| What the exercise asks |
Tally up the lines below containing the string "center", then write the number alone.

| Extracted material |
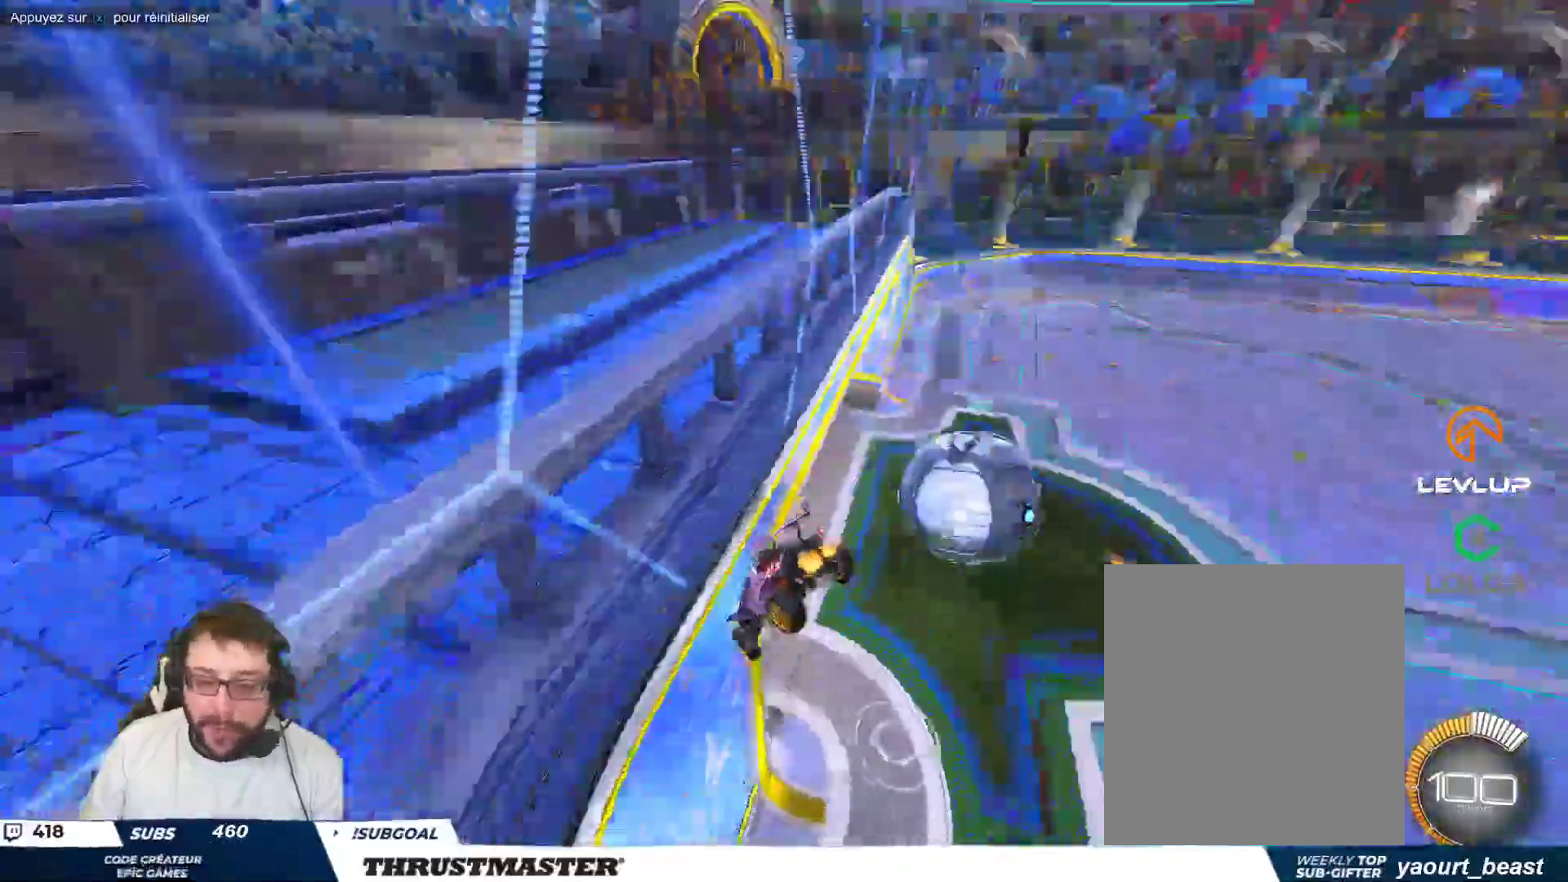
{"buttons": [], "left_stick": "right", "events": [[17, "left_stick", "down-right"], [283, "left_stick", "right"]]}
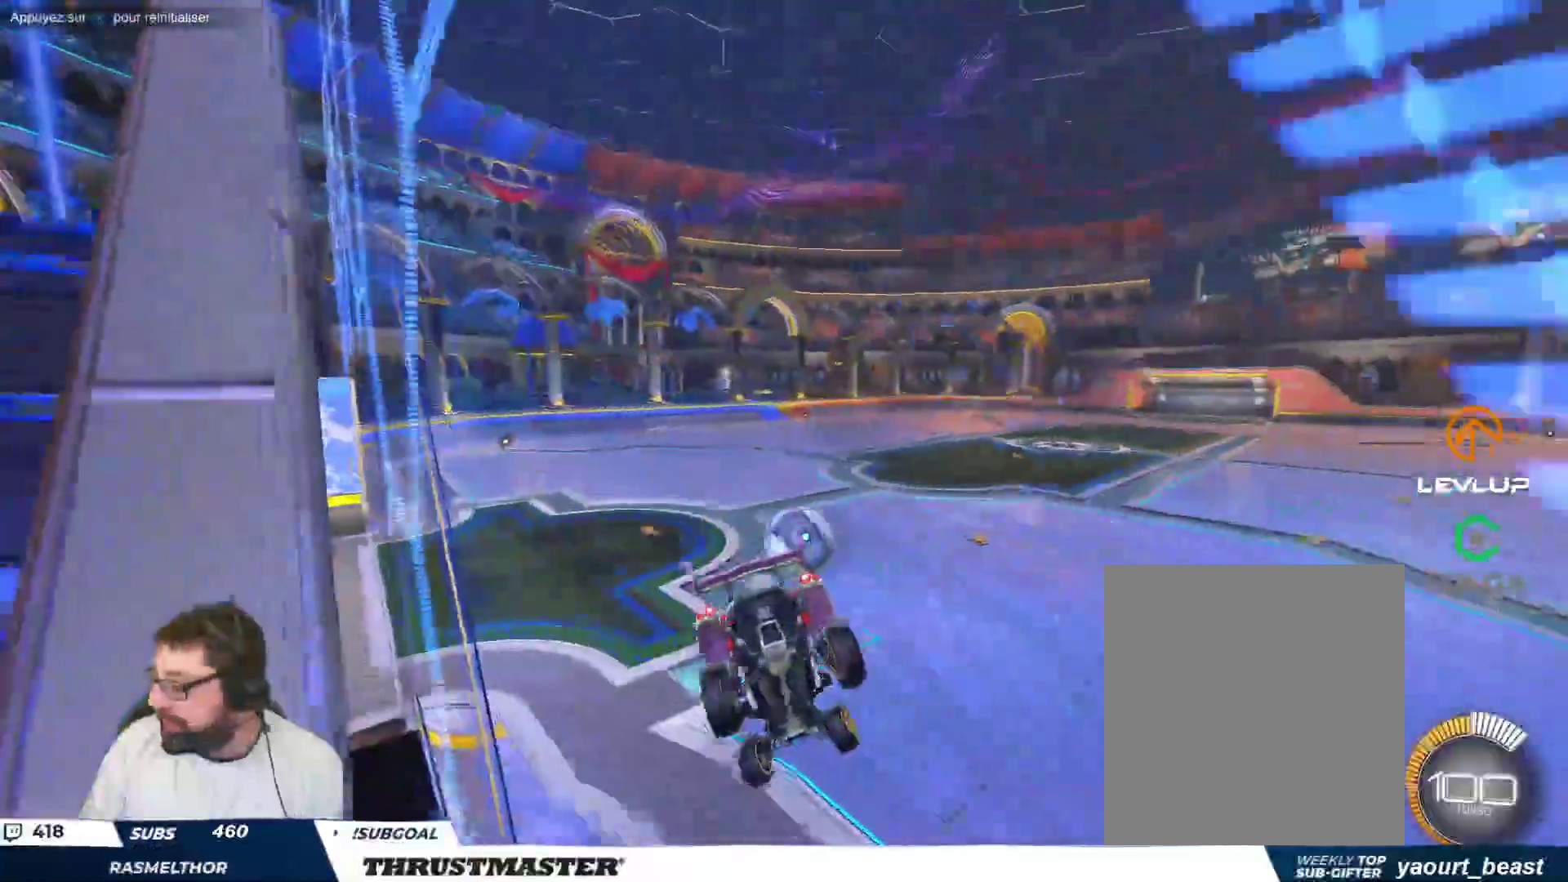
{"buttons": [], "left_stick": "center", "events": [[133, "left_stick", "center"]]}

==

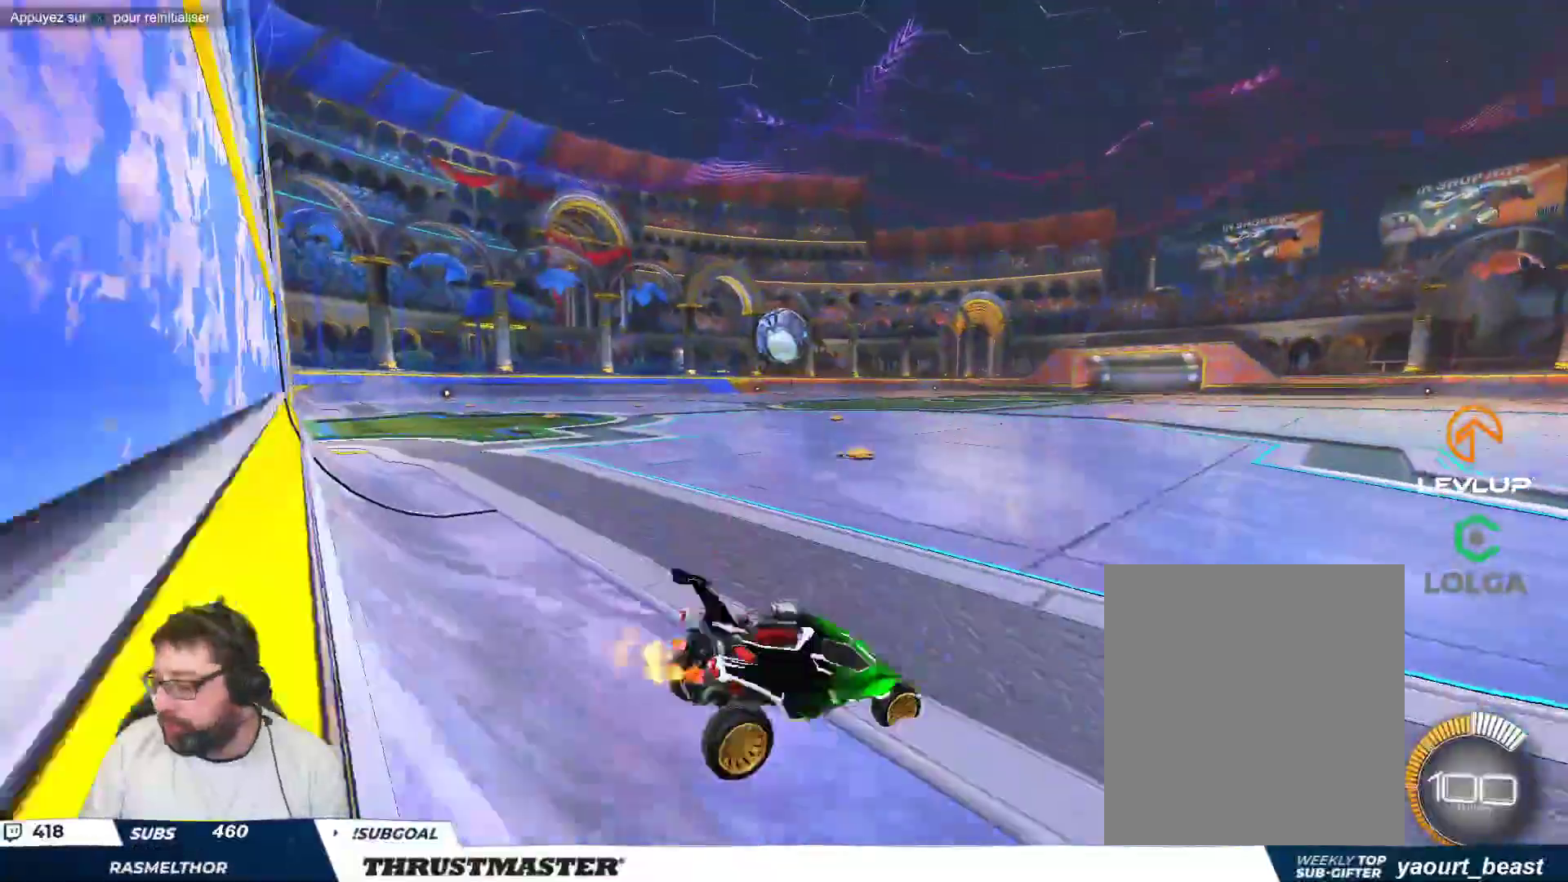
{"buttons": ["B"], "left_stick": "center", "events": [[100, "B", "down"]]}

| Answer box |
2